We moved back into a short volatility trade yesterday (SVXY) as the volatility complex is what I would call normal again. Now whether this is short lived or not is yet to be seen. It’s certainly possible some new geopolitical events or talk of trade wars resurfaces and spoils the party, but for now everything looks normal so we will go for it.
I definitely consider myself a conservative investor and for good reason. I’ve live traded through most of the scary moments of the last decade and have seen first hand how quickly things can go off the rails. Also as I’ve said many times, mathematically losses are always more costly than gains are beneficial. Remember a gain of 20% and loss of 20% doesn’t mean break even. That leaves you down money, so it’s always the losses we try to avoid.

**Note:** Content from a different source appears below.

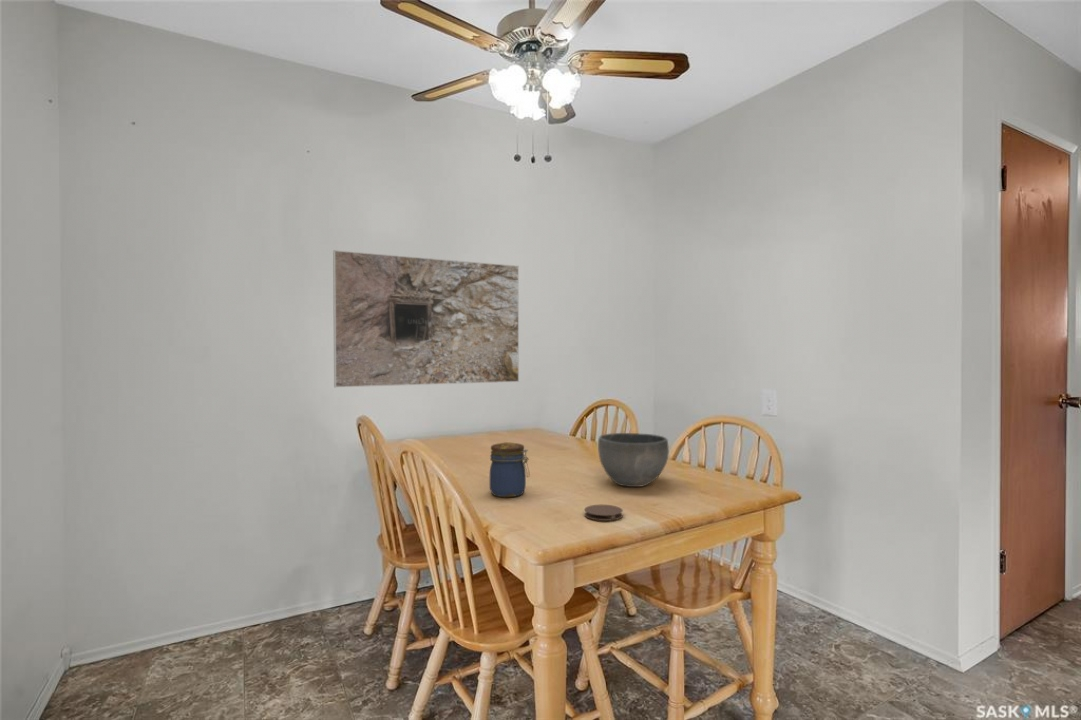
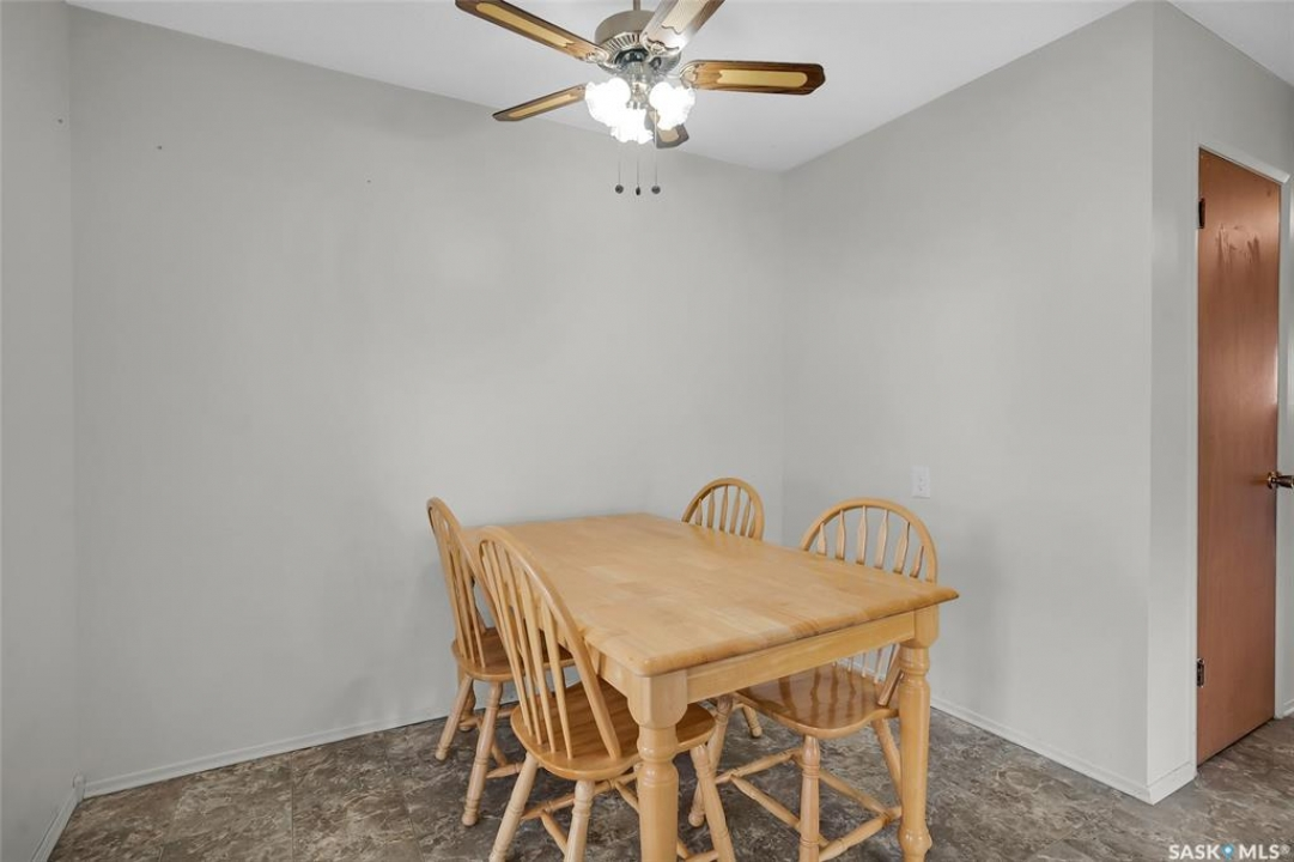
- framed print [332,249,520,389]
- jar [489,441,531,498]
- bowl [597,432,670,488]
- coaster [583,504,624,522]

However I’m only conservative when I need to be, and when things are normal I go for it. We hit the trades hard when we get a chance, and we get out when there are signs of weakness. I believe this is the best way to navigate forward and achieve a great long-term rate of return. Obviously I’m not a buy and hold investor, that has a tremendously poor track record. However I’m not a market bear either. I just trade what’s in front of me, and when it’s time to strike, we strike.
So on April 10th my daily blog was called: Volatility complex still inverted – VXST > VIX > M1 > M2. I had a great question from the community by our friend Nehemia:
“Please explain what you mean by VIX > M1 > M2”
Great question and I do apologize. Sometimes the volatility lingo is unfamiliar to newer members so this is a great reminder for me to always circle back every few months and review.
Here is what the VIX futures term structure looked like on April 10.
– M1 is the front month VIX future
– M2 is the 2nd month VIX future
– VIX is the 30 day forward implied volatility index
– VXST is the 9 day forward implied volatility index
Here were the numbers for April 10, 2018 when I said it’s inverted:
As you can see, VXST > VIX > M1 > M2.
This is an inverted volatility complex and a time to be extra cautious with trades. This is not the default condition for markets so when we see this I always prefer to be in our safety positions.
(I’m constantly checking a wide variety of volatility metrics and market indicators, not just these ones so please don’t confuse my explanation today as a comprehensive look at the markets. It’s no more than a surface look but an important first step to the picture)
We avoided all of the ugliness in the last 2 months by paying attention to what the volatility market is telling us. We exited well before the Feb 5th VIX spike because the markets had already tipped their hand early, and we mostly stayed out since then because this inverted volatility complex persisted for a few months.
As I said it may be short lived so we’ll stay ready to exit positions, but we are currently out of the inversion and back into normal conditions. Here is the VIX term structure today:
Right now: M2 > M1 > VIX.
* this condition has been present 71% of the time since 2004
Now it’s not by much and this is because it just flipped yesterday, and also the front month is expiring today and so M3 and M2 are about to become M2 and M1. If nothing comes along that shakes the market up it will look very normal by tomorrow. There’s a lot going on in the world that could spoil the party quickly, but for now we trade what the market gives us and contango is back!